1 Introduction
Autonomous Drone Racing (ADR) is a scientific topic that has gained broad interest in a relatively short amount of time. Interestingly, research on the ADR was not only motivated by the scientific challenges but also strongly driven by the annual competitions. Since its inception in 2016 in the IROS ADR competition (which has been organised since then every year in IROS) [14], other competitions have also sought to push the scientific limits behind this challenge. Take, for example, two representative competitions such as the Alpha Pilot competition, organised by Lockheed Martin [5], and the Game of Drones, organised by Microsoft and Stanford University [13], both in 2019.
Across the years, different approaches have been presented, but in any of these competitions, the typical scenario is for the contestant autonomous drone to fly through the race track alone, with no opponent in the race. The Game of Drones competition posed a couple of tasks where an opponent was mentioned. However, competitors focused only on racing as fast as possible, and in fact, the opponent was always left behind from the beginning. Outside of these competitions, a couple of works have addressed the problem of flying against an opponent, although not in the ADR context.
--- --- ---
What is needed: Transcribe the introduction on autonomous drone racing word for word, starting at the words "1 Introduction" and ending after "both in 2019.". The material that comes next has no connection to the introduction on autonomous drone racing.

Input data:
--- --- ---
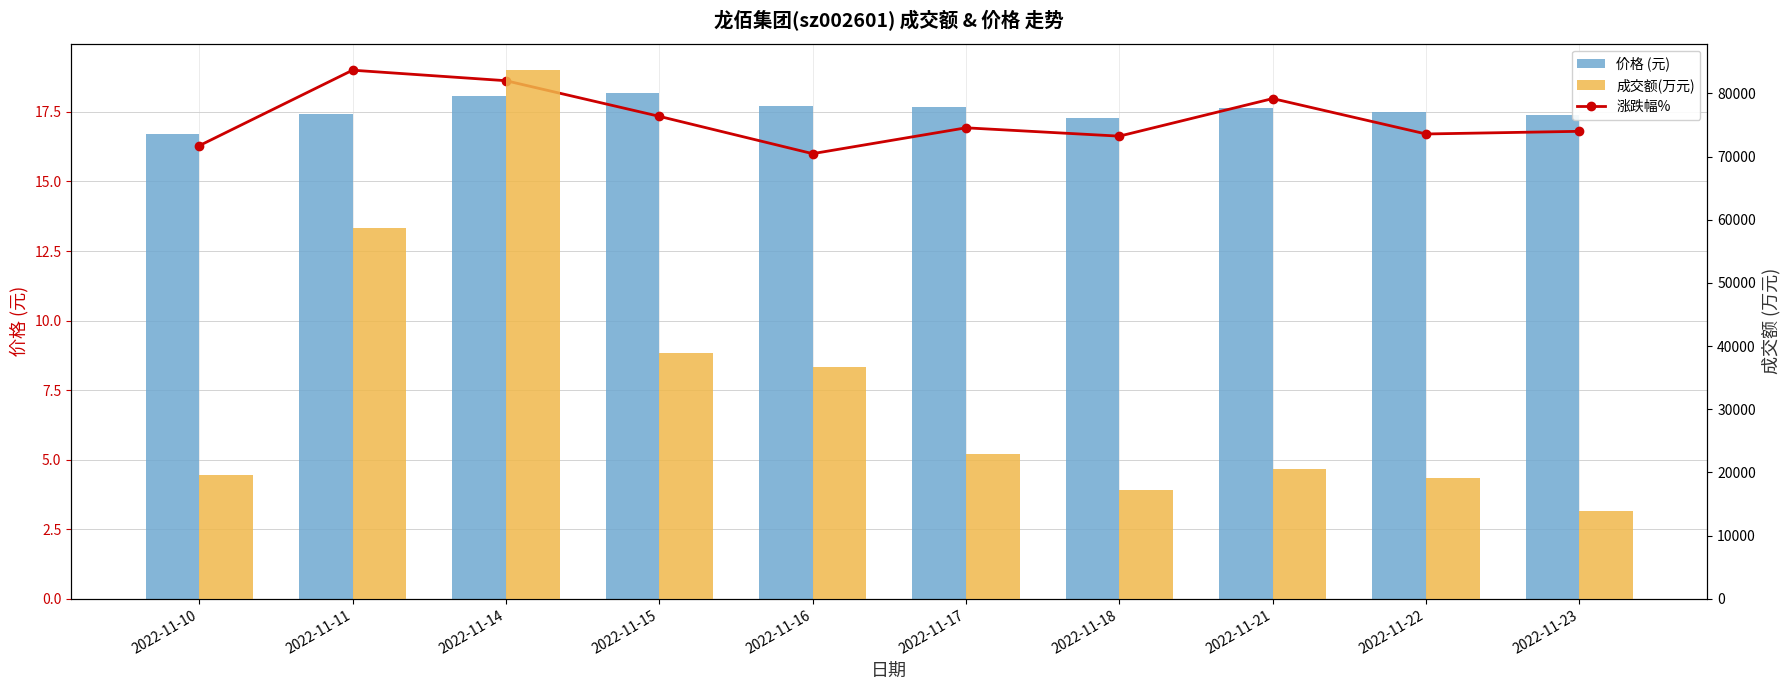

Which series has the largest range (max minus min)?

成交额(万元)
--- --- ---
Response area:
1 Introduction
Autonomous Drone Racing (ADR) is a scientific topic that has gained broad interest in a relatively short amount of time. Interestingly, research on the ADR was not only motivated by the scientific challenges but also strongly driven by the annual competitions. Since its inception in 2016 in the IROS ADR competition (which has been organised since then every year in IROS) [14], other competitions have also sought to push the scientific limits behind this challenge. Take, for example, two representative competitions such as the Alpha Pilot competition, organised by Lockheed Martin [5], and the Game of Drones, organised by Microsoft and Stanford University [13], both in 2019.